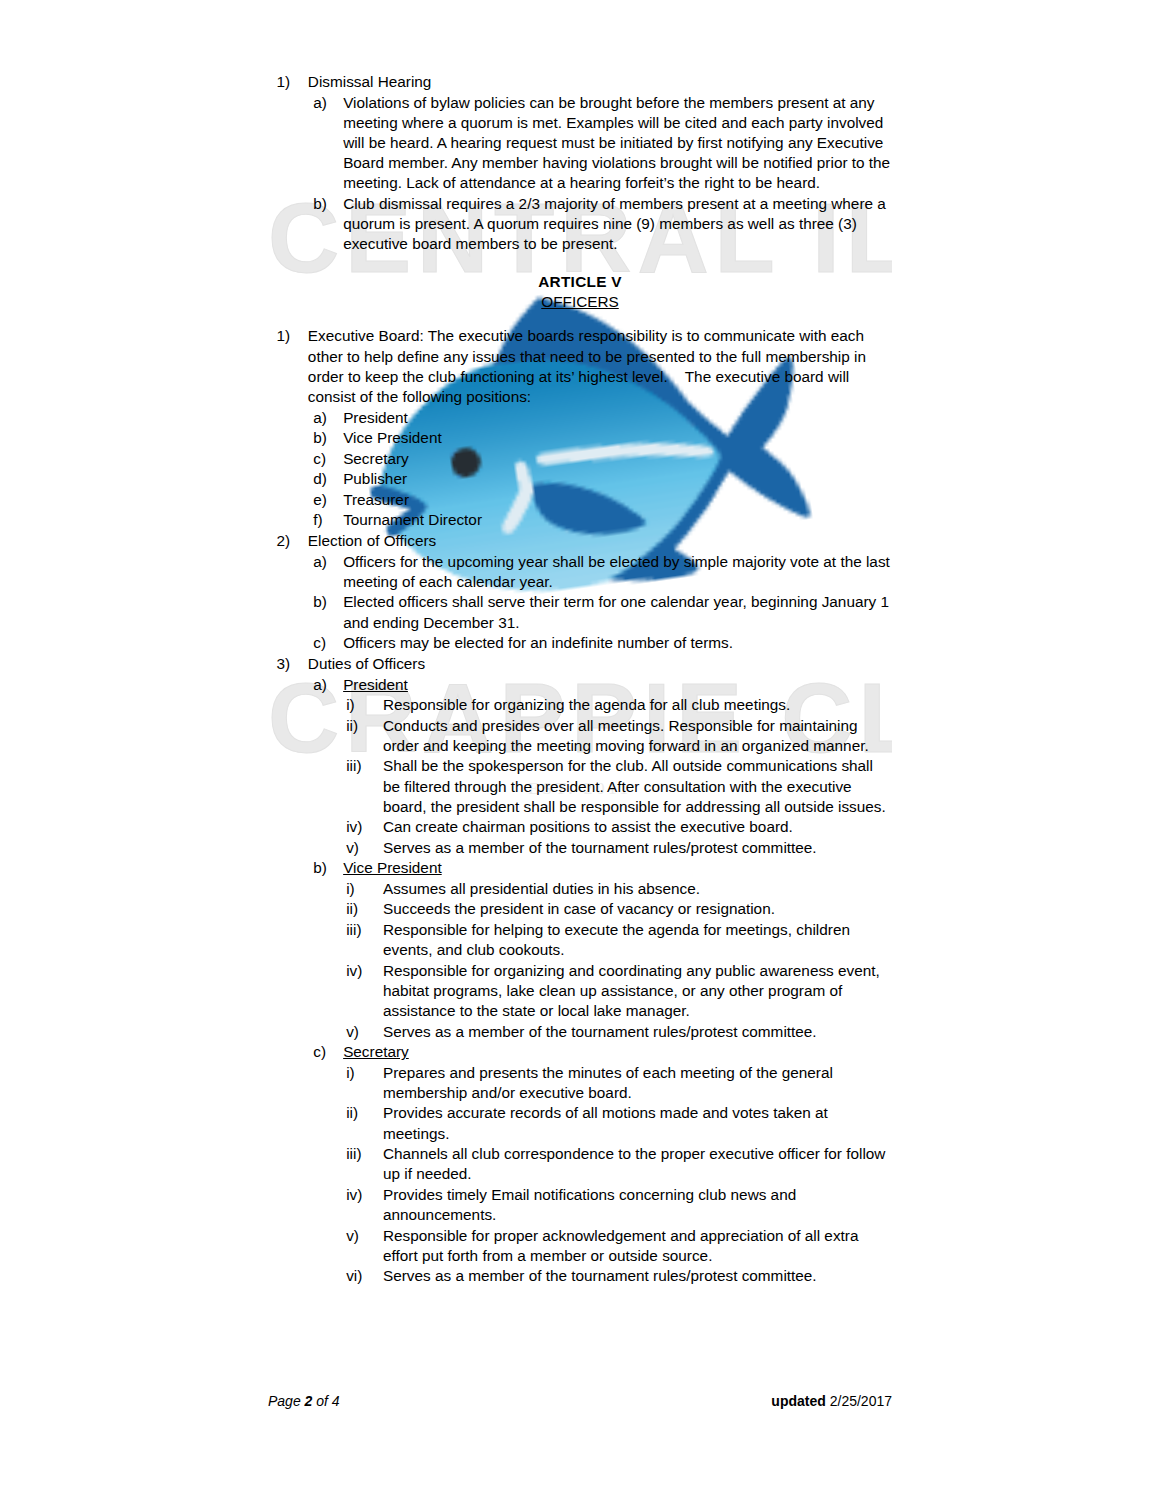CENTRAL ILLINOIS
🐟
CRAPPIE CLUB
EST. 2011
Dismissal Hearing
Violations of bylaw policies can be brought before the members present at any meeting where a quorum is met. Examples will be cited and each party involved will be heard. A hearing request must be initiated by first notifying any Executive Board member. Any member having violations brought will be notified prior to the meeting. Lack of attendance at a hearing forfeit’s the right to be heard.
Club dismissal requires a 2/3 majority of members present at a meeting where a quorum is present. A quorum requires nine (9) members as well as three (3) executive board members to be present.
ARTICLE V
OFFICERS
Executive Board: The executive boards responsibility is to communicate with each other to help define any issues that need to be presented to the full membership in order to keep the club functioning at its’ highest level. The executive board will consist of the following positions:
President
Vice President
Secretary
Publisher
Treasurer
Tournament Director
Election of Officers
Officers for the upcoming year shall be elected by simple majority vote at the last meeting of each calendar year.
Elected officers shall serve their term for one calendar year, beginning January 1 and ending December 31.
Officers may be elected for an indefinite number of terms.
Duties of Officers
President
Responsible for organizing the agenda for all club meetings.
Conducts and presides over all meetings. Responsible for maintaining order and keeping the meeting moving forward in an organized manner.
Shall be the spokesperson for the club. All outside communications shall be filtered through the president. After consultation with the executive board, the president shall be responsible for addressing all outside issues.
Can create chairman positions to assist the executive board.
Serves as a member of the tournament rules/protest committee.
Vice President
Assumes all presidential duties in his absence.
Succeeds the president in case of vacancy or resignation.
Responsible for helping to execute the agenda for meetings, children events, and club cookouts.
Responsible for organizing and coordinating any public awareness event, habitat programs, lake clean up assistance, or any other program of assistance to the state or local lake manager.
Serves as a member of the tournament rules/protest committee.
Secretary
Prepares and presents the minutes of each meeting of the general membership and/or executive board.
Provides accurate records of all motions made and votes taken at meetings.
Channels all club correspondence to the proper executive officer for follow up if needed.
Provides timely Email notifications concerning club news and announcements.
Responsible for proper acknowledgement and appreciation of all extra effort put forth from a member or outside source.
Serves as a member of the tournament rules/protest committee.
Page 2 of 4
updated 2/25/2017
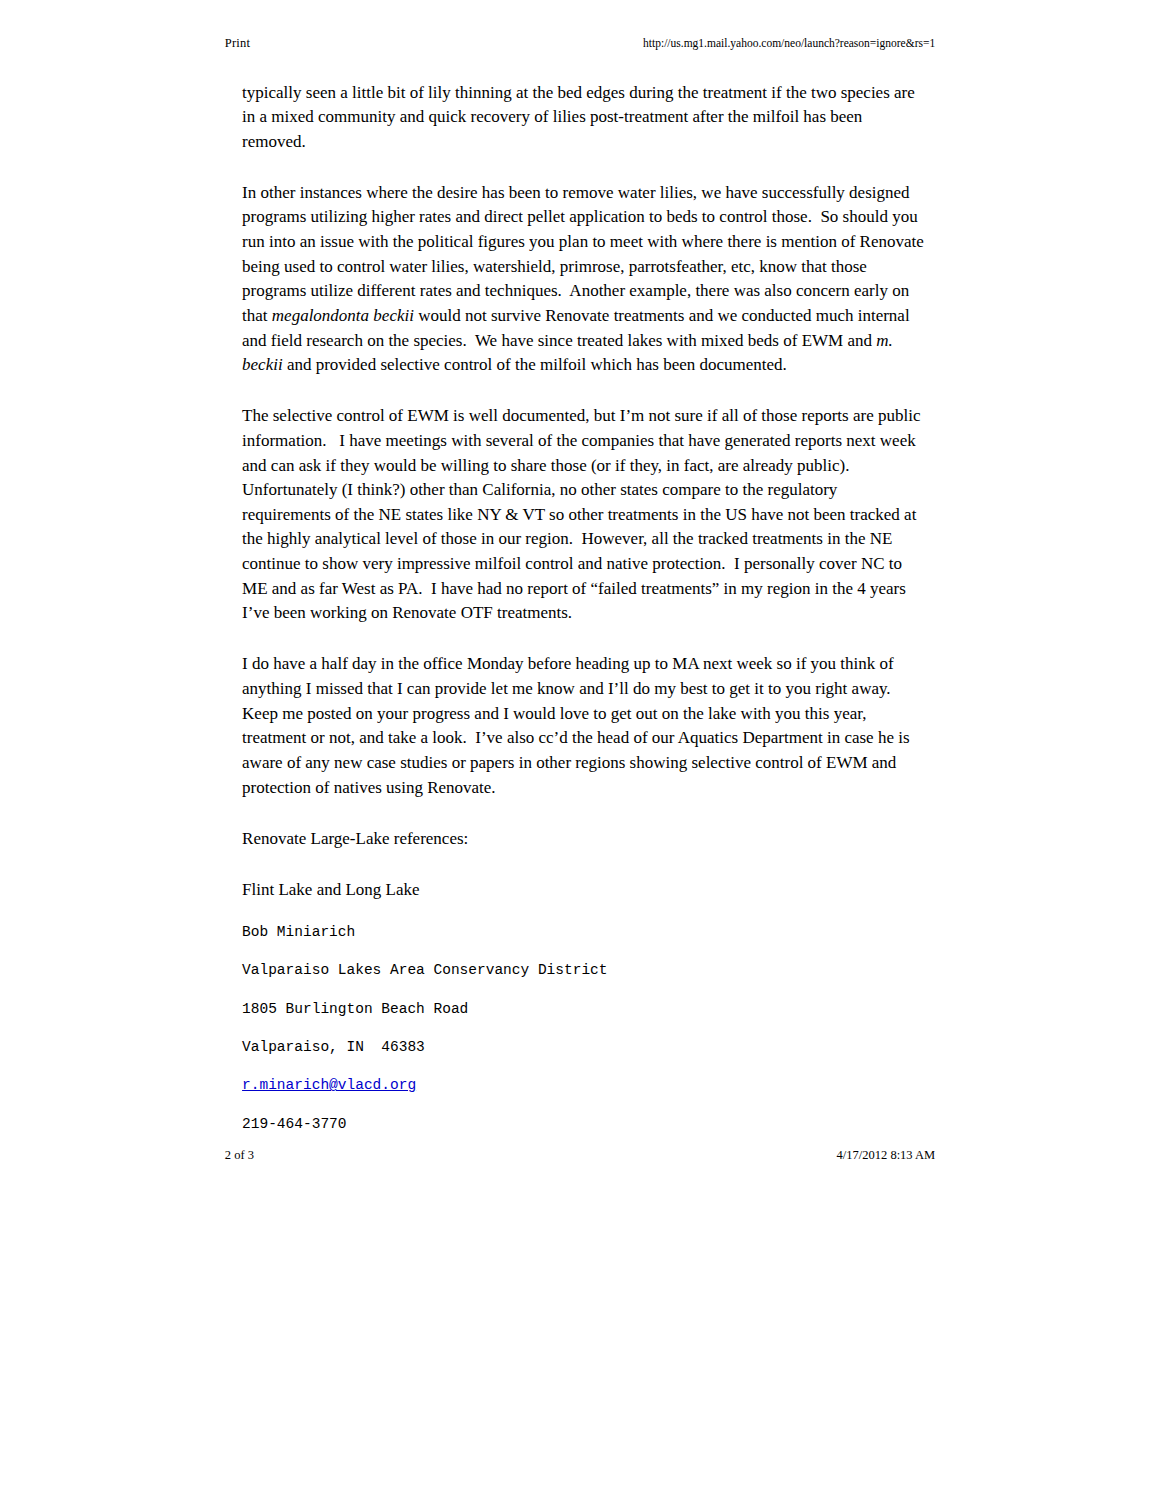Print
http://us.mg1.mail.yahoo.com/neo/launch?reason=ignore&rs=1
typically seen a little bit of lily thinning at the bed edges during the treatment if the two species are in a mixed community and quick recovery of lilies post-treatment after the milfoil has been removed.
In other instances where the desire has been to remove water lilies, we have successfully designed programs utilizing higher rates and direct pellet application to beds to control those. So should you run into an issue with the political figures you plan to meet with where there is mention of Renovate being used to control water lilies, watershield, primrose, parrotsfeather, etc, know that those programs utilize different rates and techniques. Another example, there was also concern early on that megalondonta beckii would not survive Renovate treatments and we conducted much internal and field research on the species. We have since treated lakes with mixed beds of EWM and m. beckii and provided selective control of the milfoil which has been documented.
The selective control of EWM is well documented, but I’m not sure if all of those reports are public information. I have meetings with several of the companies that have generated reports next week and can ask if they would be willing to share those (or if they, in fact, are already public). Unfortunately (I think?) other than California, no other states compare to the regulatory requirements of the NE states like NY & VT so other treatments in the US have not been tracked at the highly analytical level of those in our region. However, all the tracked treatments in the NE continue to show very impressive milfoil control and native protection. I personally cover NC to ME and as far West as PA. I have had no report of “failed treatments” in my region in the 4 years I’ve been working on Renovate OTF treatments.
I do have a half day in the office Monday before heading up to MA next week so if you think of anything I missed that I can provide let me know and I’ll do my best to get it to you right away. Keep me posted on your progress and I would love to get out on the lake with you this year, treatment or not, and take a look. I’ve also cc’d the head of our Aquatics Department in case he is aware of any new case studies or papers in other regions showing selective control of EWM and protection of natives using Renovate.
Renovate Large-Lake references:
Flint Lake and Long Lake
Bob Miniarich
Valparaiso Lakes Area Conservancy District
1805 Burlington Beach Road
Valparaiso, IN 46383
r.minarich@vlacd.org
219-464-3770
2 of 3
4/17/2012 8:13 AM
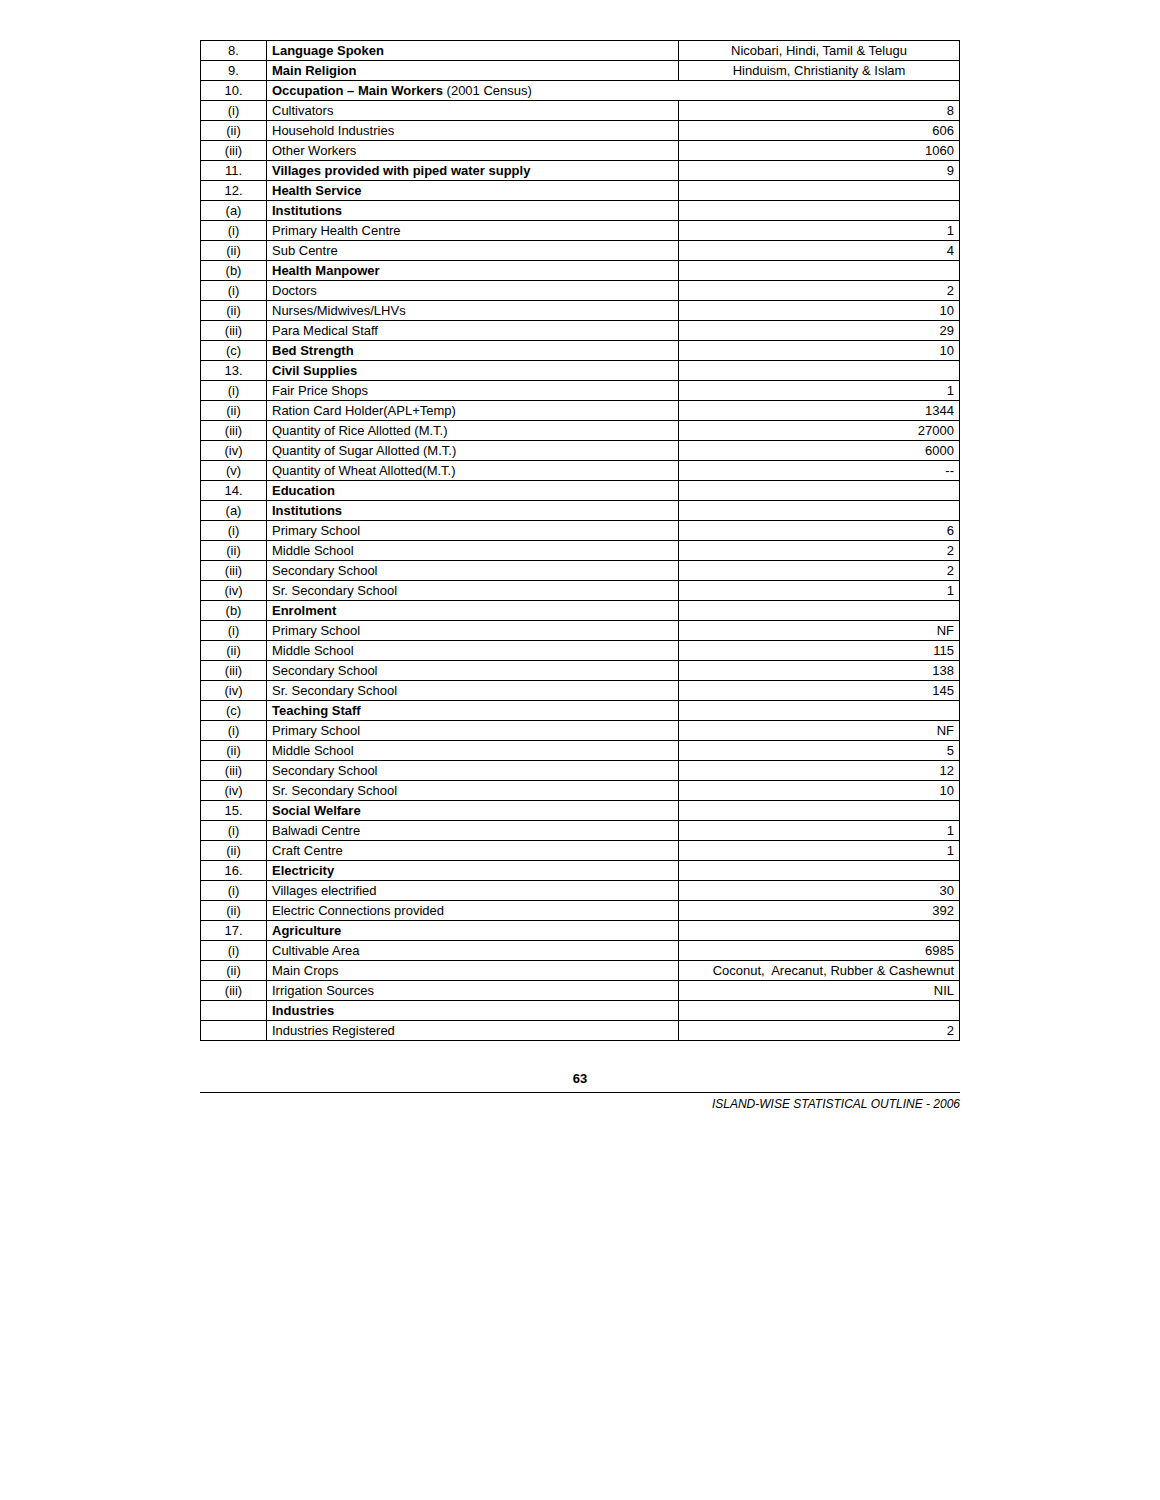| 8. | Language Spoken | Nicobari, Hindi, Tamil & Telugu |
| 9. | Main Religion | Hinduism, Christianity & Islam |
| 10. | Occupation – Main Workers (2001 Census) |
| (i) | Cultivators | 8 |
| (ii) | Household Industries | 606 |
| (iii) | Other Workers | 1060 |
| 11. | Villages provided with piped water supply | 9 |
| 12. | Health Service | |
| (a) | Institutions | |
| (i) | Primary Health Centre | 1 |
| (ii) | Sub Centre | 4 |
| (b) | Health Manpower | |
| (i) | Doctors | 2 |
| (ii) | Nurses/Midwives/LHVs | 10 |
| (iii) | Para Medical Staff | 29 |
| (c) | Bed Strength | 10 |
| 13. | Civil Supplies | |
| (i) | Fair Price Shops | 1 |
| (ii) | Ration Card Holder(APL+Temp) | 1344 |
| (iii) | Quantity of Rice Allotted (M.T.) | 27000 |
| (iv) | Quantity of Sugar Allotted (M.T.) | 6000 |
| (v) | Quantity of Wheat Allotted(M.T.) | -- |
| 14. | Education | |
| (a) | Institutions | |
| (i) | Primary School | 6 |
| (ii) | Middle School | 2 |
| (iii) | Secondary School | 2 |
| (iv) | Sr. Secondary School | 1 |
| (b) | Enrolment | |
| (i) | Primary School | NF |
| (ii) | Middle School | 115 |
| (iii) | Secondary School | 138 |
| (iv) | Sr. Secondary School | 145 |
| (c) | Teaching Staff | |
| (i) | Primary School | NF |
| (ii) | Middle School | 5 |
| (iii) | Secondary School | 12 |
| (iv) | Sr. Secondary School | 10 |
| 15. | Social Welfare | |
| (i) | Balwadi Centre | 1 |
| (ii) | Craft Centre | 1 |
| 16. | Electricity | |
| (i) | Villages electrified | 30 |
| (ii) | Electric Connections provided | 392 |
| 17. | Agriculture | |
| (i) | Cultivable Area | 6985 |
| (ii) | Main Crops | Coconut, Arecanut, Rubber & Cashewnut |
| (iii) | Irrigation Sources | NIL |
| | Industries | |
| | Industries Registered | 2 |
63
ISLAND-WISE STATISTICAL OUTLINE - 2006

Exercise objective> Based on the entries above, please count how many lines contain the string "Villages", and reply with the figure only.

Exercise answer> 2